= Marathon IV: Road Rogue =

Marathon IV: Road Rogue was an eight-day experimental music performance by Minneapolis musician and composer Mark Mallman. The project consisted of a continuous, 180-plus hour mobile webcast from the back of a van as it traveled from New York City to Los Angeles. The vehicle was equipped with technology that translated brain waves and heart rhythms into electronic music, allowing the artist to continue performing while he was sleeping.

==Origins==
Mark Mallman is a Minneapolis piano-based rock musician known for pushing creative and physical limits on stage. Among his most notable performances are a series of “Marathon” events. In 1999, he penned and performed a 26.2 hour song titled “Marathon” at St. Paul's Turf Club. Five years later he doubled the feat with a 52.4 hour “Marathon 2” performance. And in October 2010 he completed “Marathon 3,” a 78.6-hour song that stretched across four days.

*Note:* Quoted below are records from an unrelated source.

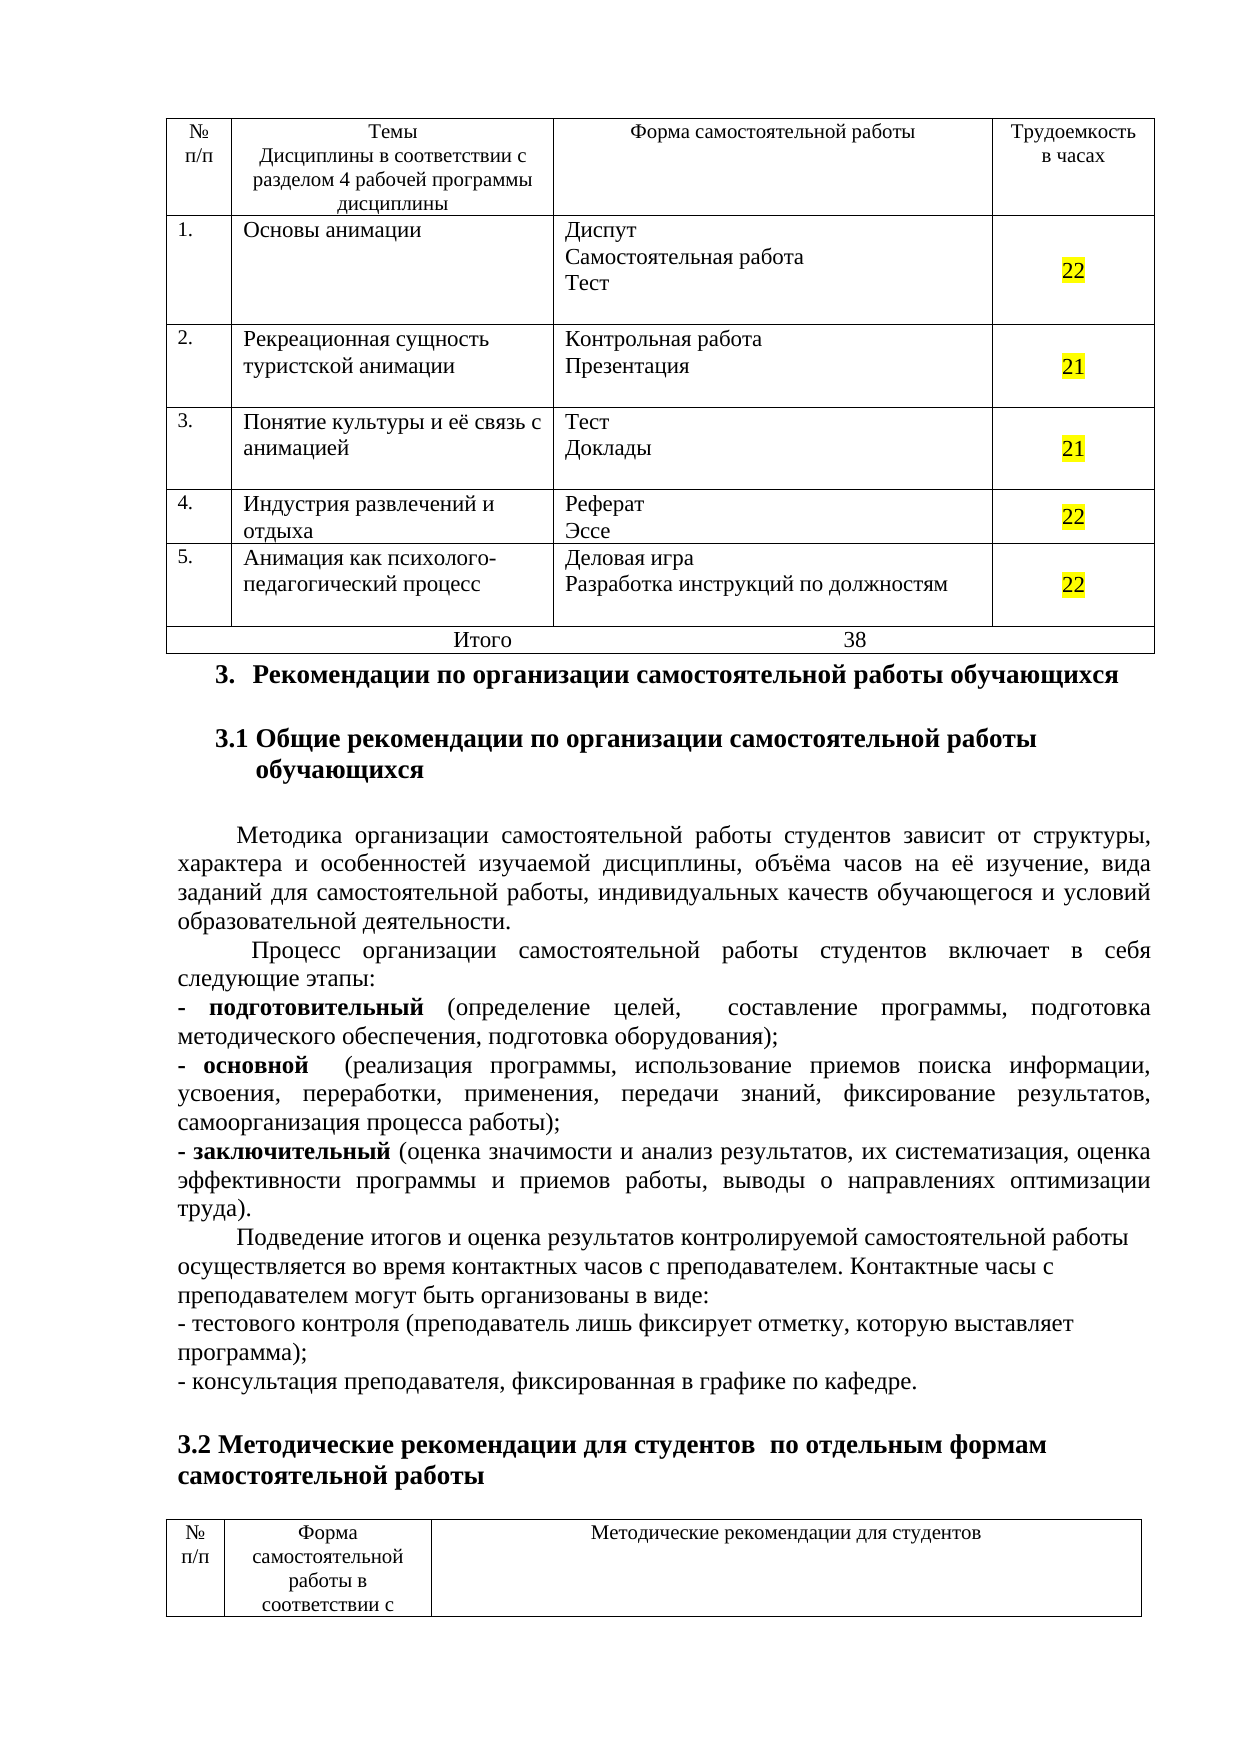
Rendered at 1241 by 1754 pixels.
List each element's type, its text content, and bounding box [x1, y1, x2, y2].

text - заключительный (оценка значимости и анализ результатов, их систематизация, оценка эффективности программы и приемов работы, выводы о направлениях оптимизации труда). [177, 1136, 1152, 1222]
table_cell 21 [993, 325, 1154, 407]
list Рекомендации по организации самостоятельной работы обучающихся [215, 658, 1152, 689]
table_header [432, 1520, 1141, 1616]
table_cell Диспут Самостоятельная работа Тест [554, 216, 992, 324]
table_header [225, 1520, 431, 1616]
text Подведение итогов и оценка результатов контролируемой самостоятельной работы осуществляется во время контактных часов с преподавателем. Контактные часы с преподавателем могут быть организованы в виде: [177, 1222, 1152, 1308]
table_cell 3. [167, 408, 231, 489]
text - тестового контроля (преподаватель лишь фиксирует отметку, которую выставляет программа); [177, 1308, 1152, 1366]
table_cell 21 [993, 408, 1154, 489]
table_cell 4. [167, 490, 231, 543]
text - консультация преподавателя, фиксированная в графике по кафедре. [177, 1366, 1152, 1395]
table_cell Основы анимации [232, 216, 553, 324]
table_header № п/п [167, 1520, 224, 1616]
table_cell 22 [993, 216, 1154, 324]
table_header Темы Дисциплины в соответствии с разделом 4 рабочей программы дисциплины [232, 119, 553, 215]
table_header № п/п [167, 119, 231, 215]
text - подготовительный (определение целей, составление программы, подготовка методического обеспечения, подготовка оборудования); [177, 992, 1152, 1050]
table_cell Итого 38 [167, 627, 1154, 653]
table_header Форма самостоятельной работы [554, 119, 992, 215]
text Методика организации самостоятельной работы студентов зависит от структуры, характера и особенностей изучаемой дисциплины, объёма часов на её изучение, вида заданий для самостоятельной работы, индивидуальных качеств обучающегося и условий образовательной деятельности. [177, 820, 1152, 935]
table_cell Рекреационная сущность туристской анимации [232, 325, 553, 407]
table_cell Реферат Эссе [554, 490, 992, 543]
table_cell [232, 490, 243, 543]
table_cell 2. [167, 325, 231, 407]
table_cell Анимация как психолого- педагогический процесс [232, 544, 553, 626]
table_cell Тест Доклады [554, 408, 992, 489]
text 3.2 Методические рекомендации для студентов по отдельным формам самостоятельной работы [177, 1428, 1152, 1490]
table_cell 22 [993, 490, 1154, 543]
text Процесс организации самостоятельной работы студентов включает в себя следующие этапы: [177, 935, 1152, 992]
table_cell Контрольная работа Презентация [554, 325, 992, 407]
table_cell Понятие культуры и её связь с анимацией [232, 408, 553, 489]
list Общие рекомендации по организации самостоятельной работы обучающихся [215, 722, 1152, 784]
table_cell 5. [167, 544, 231, 626]
table_header Трудоемкость в часах [993, 119, 1154, 215]
table_cell 1. [167, 216, 231, 324]
table_cell Деловая игра Разработка инструкций по должностям [554, 544, 992, 626]
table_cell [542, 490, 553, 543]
table_cell 22 [993, 544, 1154, 626]
text - основной (реализация программы, использование приемов поиска информации, усвоения, переработки, применения, передачи знаний, фиксирование результатов, самоорганизация процесса работы); [177, 1050, 1152, 1136]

The “Marathon 4” concept emerged from conversations with Stuart DeVaan, a musician and technologist whose company Implex had provided live video streaming services for Marathon 3. DeVaan designed and built the rolling performance space inside a 1992 Vandura conversion van, complete with cameras, mixers, laptops, antennas and a data center to deliver. The duo also partnered with video producer Hamil Griffin-Cassidy and musician Gus Watkins.

==Performance==
The performance began Sept. 15, 2012, in New York City and concluded eight days later in Los Angeles following stops in Pittsburgh, Detroit, Chicago, Omaha, Denver and Las Vegas. The song featured few vocals and consisted of a largely ambient soundscape. “Sometimes I’m making up lyrics and music and playing live. And then sometimes the machine makes its own music based on instructions.” From sunrise to sunset the musicians performed using conventional electronic music instruments, including electric guitar, a Yamaha keytar, iPad apps, a hacked NES cartridge and other gadgets. After dark it transitioned to a sleep-mode soundscape generated from the artist's own biorhythms.

==Technology==
As the sun set, the musician hooked himself up to a Polar heart-rate monitor and a Mattel Mindflex headset, both of which fed into a laptop through an Arduino-based microcontroller kit. Ableton Live sequencing software translated the signals into MIDI messages. One MIDI channel set the song's tempo based on the heart-rate monitor. Meanwhile, a homebrew program called BioWave turned the brain output into an additional 10 MIDI signals to produce “ambient, chordal soundscapes.” The software was developed by a University of Georgia student.

During the day, the artist channeled brain waves through a program called Mind Synth using a different neuroheadset called the Emotiv Epoc, sometimes used to control wheelchairs. The van was also equipped with five video cameras, mixers, analog-to-digital converters, and a data center containing a video encoding system and two-carrier cellular data system with outboard antennas.

==Objective==
Mallman wanted to build on his 78.6 hour “Marathon 3” performance but believed he was reaching the limit of what could be accomplished in a conventional performance and venue. “I had to abandon my body at a certain point, because it was just holding me back.” Initially he drew plans for a machine that would move his arms up and down mechanically before moving on to focus on generating sounds from his body's involuntary systems. “For me, it’s about exploring the back of the mind in music.”

The artist also sought to abandon the traditional concept of what a venue is. There was no in-person audience beyond the musicians and technicians inside the van, though the performance was broadcast live on the artist's website, MarkMallman.com.